Opportunity Costs Candidates are required to treat one of their three patients in four- to five-times-per-week psychoanalysis at a fee of $75 per session or less. This, along with time devoted to coursework, supervisions, personal analysis, and longer commutes, may reduce the number of hours spent earning money in other ways.


Financial Benefits of Psychoanalytic Training
More referrals for psychoanalytic psychotherapy and psychoanalysis Some candidates find that, as they integrate into a new community of like-minded colleagues, they receive more referrals for psychoanalytic psychotherapy and/or psychoanalysis than they did before seeking training.
More referrals for affiliated treatments Members of the psychoanalytic community often prefer to refer to colleagues able to maintain a psychoanalytic sensibility in the practice of affiliated services such as couple therapy, family therapy, psychopharmacology, psychological testing, or medical-legal work.
More patients attending frequent treatment Some candidates find that the psychoanalytic training experience deepens their capacity to recognize new and existing patients in need of psychoanalysis and to effectively engage these patients in treatment three to five times per week.
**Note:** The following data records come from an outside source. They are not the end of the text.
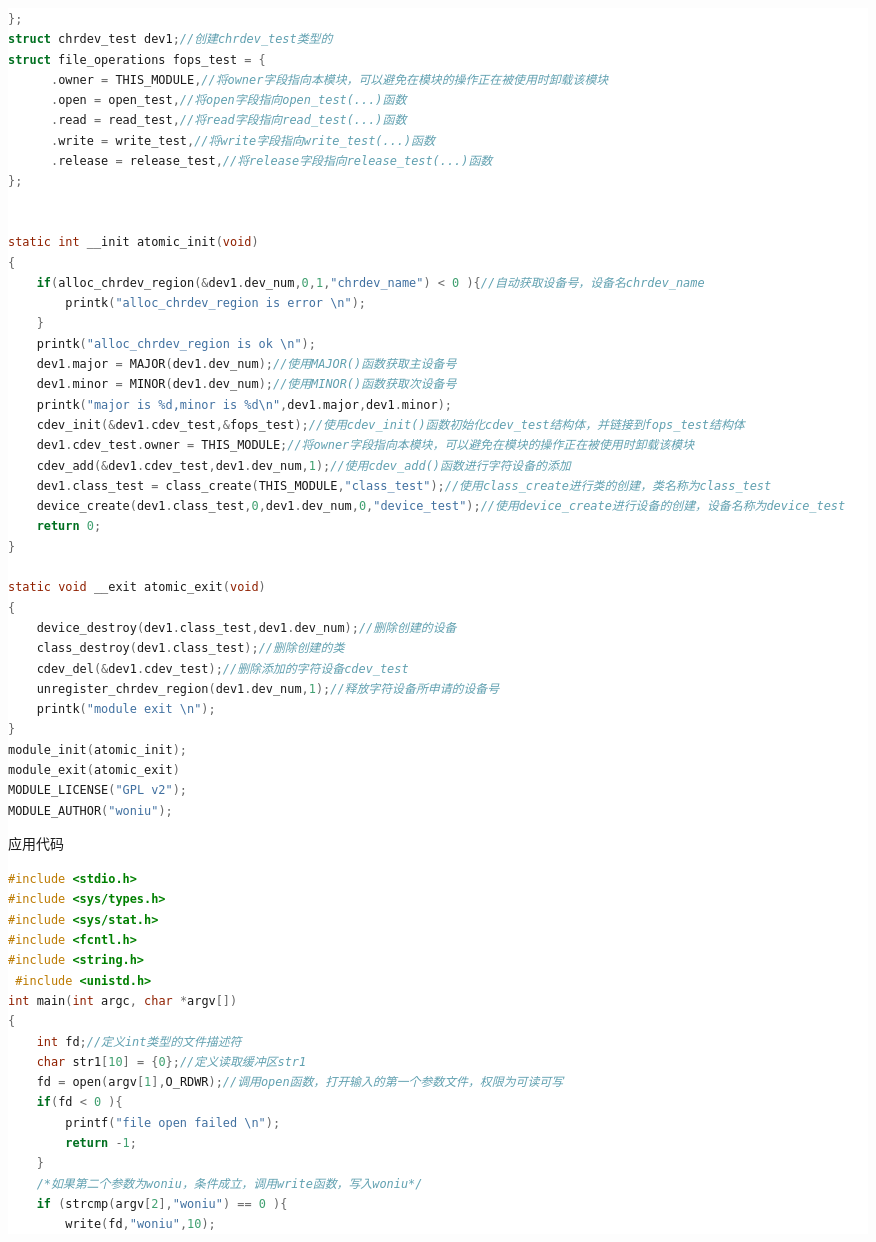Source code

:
 ```c
};
struct chrdev_test dev1;//创建chrdev_test类型的
struct file_operations fops_test = {
      .owner = THIS_MODULE,//将owner字段指向本模块，可以避免在模块的操作正在被使用时卸载该模块
      .open = open_test,//将open字段指向open_test(...)函数
      .read = read_test,//将read字段指向read_test(...)函数
      .write = write_test,//将write字段指向write_test(...)函数
      .release = release_test,//将release字段指向release_test(...)函数
};
 

static int __init atomic_init(void)
{
	if(alloc_chrdev_region(&dev1.dev_num,0,1,"chrdev_name") < 0 ){//自动获取设备号，设备名chrdev_name
		printk("alloc_chrdev_region is error \n");
	}
	printk("alloc_chrdev_region is ok \n");
	dev1.major = MAJOR(dev1.dev_num);//使用MAJOR()函数获取主设备号
	dev1.minor = MINOR(dev1.dev_num);//使用MINOR()函数获取次设备号
	printk("major is %d,minor is %d\n",dev1.major,dev1.minor);
	cdev_init(&dev1.cdev_test,&fops_test);//使用cdev_init()函数初始化cdev_test结构体，并链接到fops_test结构体
	dev1.cdev_test.owner = THIS_MODULE;//将owner字段指向本模块，可以避免在模块的操作正在被使用时卸载该模块
	cdev_add(&dev1.cdev_test,dev1.dev_num,1);//使用cdev_add()函数进行字符设备的添加
	dev1.class_test = class_create(THIS_MODULE,"class_test");//使用class_create进行类的创建，类名称为class_test
	device_create(dev1.class_test,0,dev1.dev_num,0,"device_test");//使用device_create进行设备的创建，设备名称为device_test
	return 0;
}

static void __exit atomic_exit(void)
{
	device_destroy(dev1.class_test,dev1.dev_num);//删除创建的设备
	class_destroy(dev1.class_test);//删除创建的类
	cdev_del(&dev1.cdev_test);//删除添加的字符设备cdev_test
	unregister_chrdev_region(dev1.dev_num,1);//释放字符设备所申请的设备号
	printk("module exit \n");
}
module_init(atomic_init);
module_exit(atomic_exit)
MODULE_LICENSE("GPL v2");
MODULE_AUTHOR("woniu");
```

应用代码

```c
#include <stdio.h>
#include <sys/types.h>
#include <sys/stat.h>
#include <fcntl.h>
#include <string.h>
 #include <unistd.h>
int main(int argc, char *argv[])
{
	int fd;//定义int类型的文件描述符
	char str1[10] = {0};//定义读取缓冲区str1
	fd = open(argv[1],O_RDWR);//调用open函数，打开输入的第一个参数文件，权限为可读可写
	if(fd < 0 ){
		printf("file open failed \n");
		return -1;
	}
	/*如果第二个参数为woniu，条件成立，调用write函数，写入woniu*/    
	if (strcmp(argv[2],"woniu") == 0 ){
		write(fd,"woniu",10);
```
For a candidate in private practice, the natural consequence of such an evolution is that the candidate needs fewer, and less frequent, referrals to maintain a robust practice.
Decreased time documenting and more time with patients Some candidates find that, as they work with fewer patients at greater frequency, less time is required to maintain a clinical record for each patient session. This may free more time to work with patients.
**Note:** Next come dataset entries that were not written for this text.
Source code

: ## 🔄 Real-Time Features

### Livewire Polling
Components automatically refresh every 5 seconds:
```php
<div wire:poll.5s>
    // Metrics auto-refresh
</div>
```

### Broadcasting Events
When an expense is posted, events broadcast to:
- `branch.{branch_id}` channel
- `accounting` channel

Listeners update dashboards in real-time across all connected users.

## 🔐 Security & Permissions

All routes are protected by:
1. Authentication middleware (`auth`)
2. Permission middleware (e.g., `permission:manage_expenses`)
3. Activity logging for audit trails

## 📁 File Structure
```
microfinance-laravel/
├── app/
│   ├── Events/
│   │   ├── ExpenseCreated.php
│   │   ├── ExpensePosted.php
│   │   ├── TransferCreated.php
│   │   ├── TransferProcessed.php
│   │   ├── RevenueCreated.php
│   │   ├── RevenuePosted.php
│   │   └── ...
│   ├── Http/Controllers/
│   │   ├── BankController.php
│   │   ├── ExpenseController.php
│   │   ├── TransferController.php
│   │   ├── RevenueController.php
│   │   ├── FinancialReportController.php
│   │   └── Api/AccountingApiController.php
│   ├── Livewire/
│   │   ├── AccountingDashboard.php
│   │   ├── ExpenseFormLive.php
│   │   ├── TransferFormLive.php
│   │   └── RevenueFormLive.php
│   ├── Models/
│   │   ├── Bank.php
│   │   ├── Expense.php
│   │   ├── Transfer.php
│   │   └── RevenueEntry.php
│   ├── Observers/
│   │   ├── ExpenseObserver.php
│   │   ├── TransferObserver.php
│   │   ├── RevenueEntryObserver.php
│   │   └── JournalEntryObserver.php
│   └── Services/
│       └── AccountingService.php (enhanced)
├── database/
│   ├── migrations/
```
If you would like help estimating how much psychoanalytic training would cost you, please download Estimating the Cost of Psychoanalytic Training spreadsheet and fill out all yellow cells. The spreadsheet estimates what psychoanalytic training will cost, by helping you figure out the following equation:

Cost of 4 Years of Psychoanalytic Training
Cost of the next 4 years if you do pursue training
Cost of the next 4 years if you do not pursue training

If you would like confidential help filling out or interpreting this spreadsheet, please contact Adam Goldyne, M.D. (415-826-9639).

Can you afford psychoanalytic training?
Essential Questions
  1. Do you understand the costs and potential financial benefits of psychoanalytic training as described in the above tables?
  2. Do you have sufficient income to be able to afford the additional costs of training as estimated by the Estimating the Cost of Psychoanalytic Training spreadsheet?
  3. If you do not have sufficient income, can you make up the deficit?
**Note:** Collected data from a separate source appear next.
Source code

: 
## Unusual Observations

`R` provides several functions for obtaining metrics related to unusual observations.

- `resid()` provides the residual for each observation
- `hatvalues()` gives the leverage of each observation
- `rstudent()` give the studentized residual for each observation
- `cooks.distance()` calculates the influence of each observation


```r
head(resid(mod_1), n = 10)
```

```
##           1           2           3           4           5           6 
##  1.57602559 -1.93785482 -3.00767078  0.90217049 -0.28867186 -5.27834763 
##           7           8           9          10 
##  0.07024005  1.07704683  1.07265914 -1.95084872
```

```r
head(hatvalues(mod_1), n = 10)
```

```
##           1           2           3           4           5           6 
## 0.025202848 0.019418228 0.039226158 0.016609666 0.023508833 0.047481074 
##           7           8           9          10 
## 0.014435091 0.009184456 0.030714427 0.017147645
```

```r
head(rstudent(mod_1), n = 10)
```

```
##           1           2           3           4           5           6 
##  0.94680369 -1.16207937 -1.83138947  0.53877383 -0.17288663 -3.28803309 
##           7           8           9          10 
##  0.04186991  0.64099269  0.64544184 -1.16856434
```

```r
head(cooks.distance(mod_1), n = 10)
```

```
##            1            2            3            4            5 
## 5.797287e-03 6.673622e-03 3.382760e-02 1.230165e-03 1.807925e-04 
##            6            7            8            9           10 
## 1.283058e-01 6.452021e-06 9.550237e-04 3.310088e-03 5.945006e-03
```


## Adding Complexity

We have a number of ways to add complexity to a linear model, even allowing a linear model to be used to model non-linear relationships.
    Trainees use a range of strategies for affording the additional costs of psychoanalytic training. These include carefully timing when they take on new supervisors; when they accept a low fee psychoanalytic case; and when they begin each supervision. Other strategies include budgeting more stringently during training or seeking supplemental sources of income through clinical or other work. Further, each candidate should fully explore whether he or she may take a tax deduction for expenditures on personal analysis, supervision, and tuition.